Provided data START
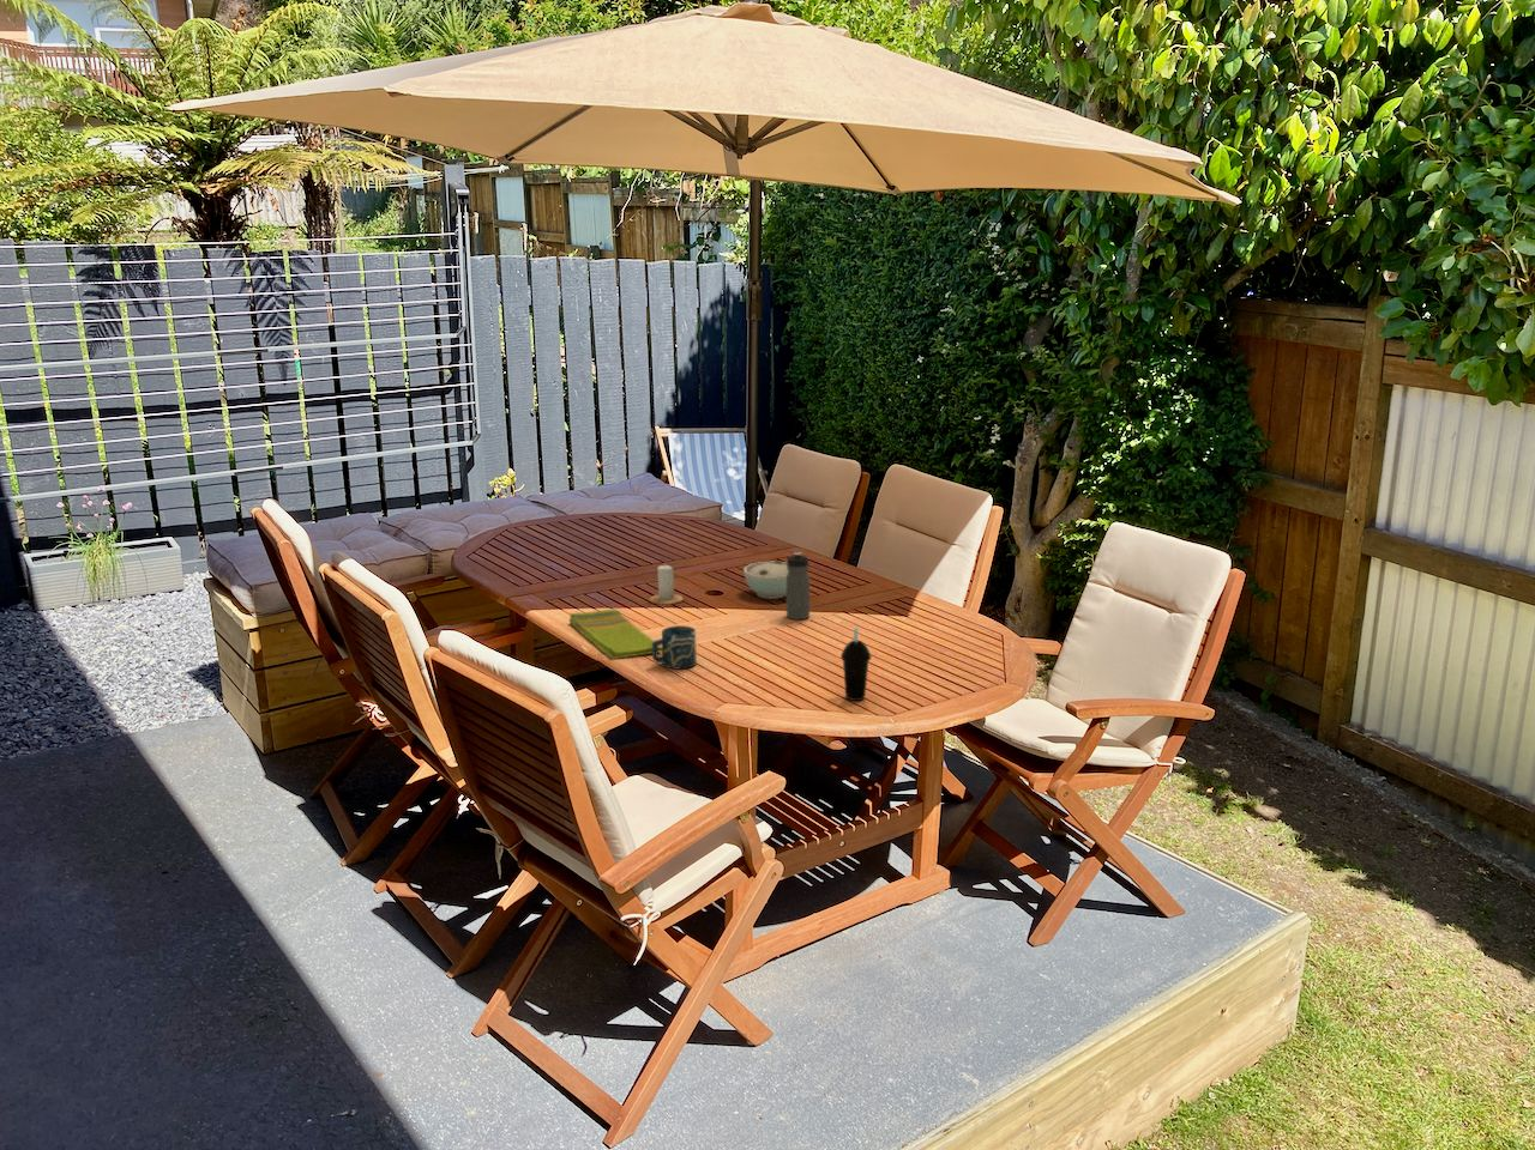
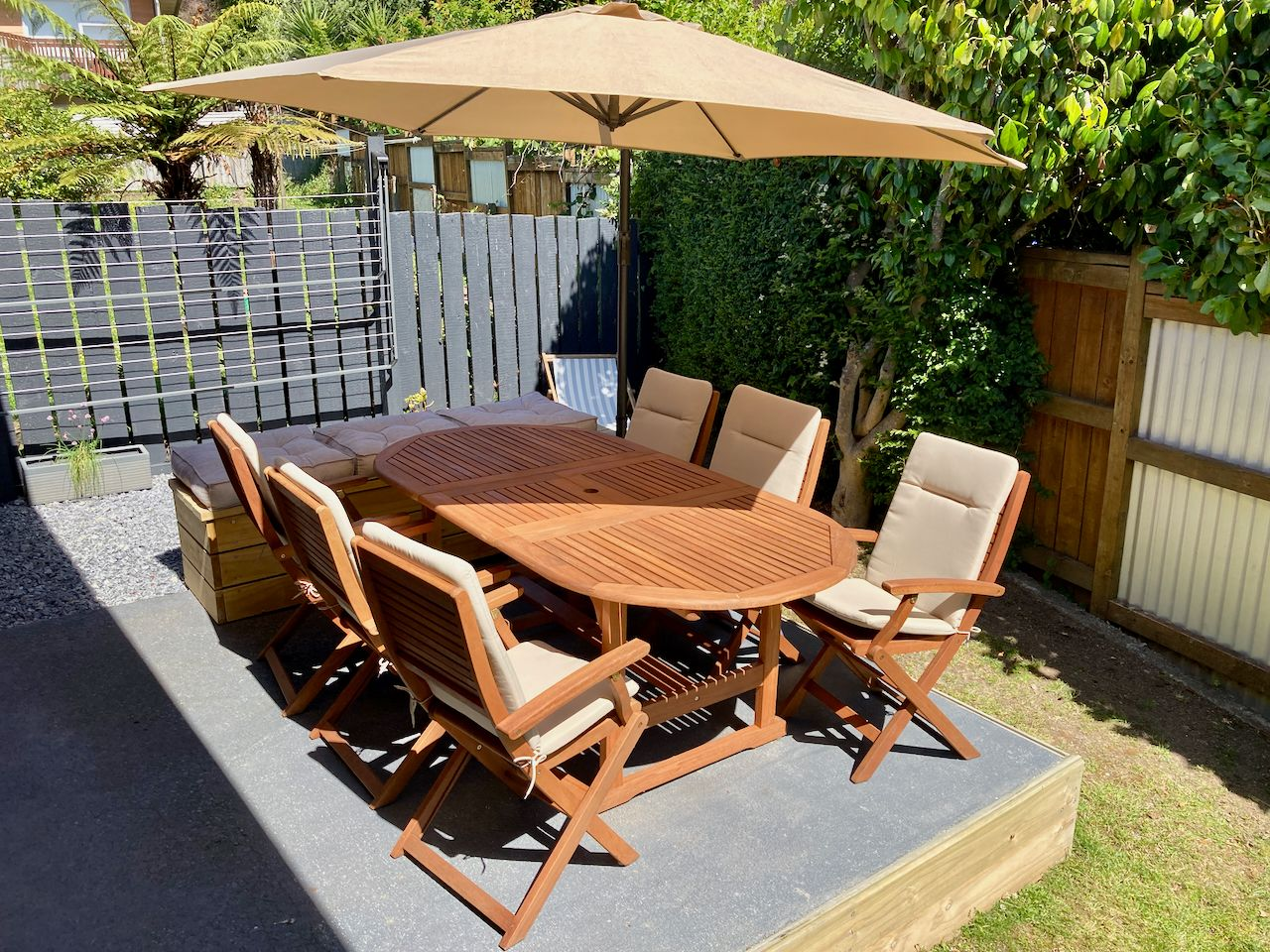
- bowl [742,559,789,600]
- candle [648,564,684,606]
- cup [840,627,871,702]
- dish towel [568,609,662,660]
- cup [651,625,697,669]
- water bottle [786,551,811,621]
Provided data END
Extract, exactly, the lines above that begin at the line containing "- dish towel [568,609,662,660]" and end at the final line of the records; add no other text.

#### Answer area:
- dish towel [568,609,662,660]
- cup [651,625,697,669]
- water bottle [786,551,811,621]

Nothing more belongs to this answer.